Supplied records —
┄┄┄┄┄┄┄┄┄┄┄┄┄┄┄┄┄┄┄┄

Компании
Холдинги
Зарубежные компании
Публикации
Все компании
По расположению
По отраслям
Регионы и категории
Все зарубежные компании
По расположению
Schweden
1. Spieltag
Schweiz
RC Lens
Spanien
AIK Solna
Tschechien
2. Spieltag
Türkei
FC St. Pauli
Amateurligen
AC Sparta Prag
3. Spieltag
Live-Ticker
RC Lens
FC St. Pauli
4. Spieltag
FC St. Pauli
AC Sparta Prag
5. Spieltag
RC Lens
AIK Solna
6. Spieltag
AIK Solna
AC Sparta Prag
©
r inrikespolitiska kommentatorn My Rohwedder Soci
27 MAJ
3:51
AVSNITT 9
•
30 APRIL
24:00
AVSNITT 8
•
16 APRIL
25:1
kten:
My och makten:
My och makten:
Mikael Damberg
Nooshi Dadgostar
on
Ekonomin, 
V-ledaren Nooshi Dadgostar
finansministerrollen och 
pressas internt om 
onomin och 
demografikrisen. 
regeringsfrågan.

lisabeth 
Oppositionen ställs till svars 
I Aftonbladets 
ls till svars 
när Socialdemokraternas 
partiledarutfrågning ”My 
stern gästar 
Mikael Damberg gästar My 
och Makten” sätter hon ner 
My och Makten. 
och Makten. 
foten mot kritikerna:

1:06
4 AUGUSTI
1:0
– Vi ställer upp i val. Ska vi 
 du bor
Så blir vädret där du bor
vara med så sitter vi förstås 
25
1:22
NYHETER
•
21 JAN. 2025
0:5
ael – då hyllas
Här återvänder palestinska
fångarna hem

┄┄┄┄┄┄┄┄┄┄┄┄┄┄┄┄┄┄┄┄

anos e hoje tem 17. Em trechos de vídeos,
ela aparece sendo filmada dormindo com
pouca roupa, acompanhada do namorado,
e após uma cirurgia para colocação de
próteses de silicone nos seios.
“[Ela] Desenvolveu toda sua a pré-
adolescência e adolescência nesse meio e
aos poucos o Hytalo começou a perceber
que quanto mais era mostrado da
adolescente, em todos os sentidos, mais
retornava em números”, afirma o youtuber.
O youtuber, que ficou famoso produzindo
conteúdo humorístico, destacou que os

┄┄┄┄┄┄┄┄┄┄┄┄┄┄┄┄┄┄┄┄

In the entries above, find each line with the string "youtuber" and copy it.

Solution to the problem —
retornava em números”, afirma o youtuber.
O youtuber, que ficou famoso produzindo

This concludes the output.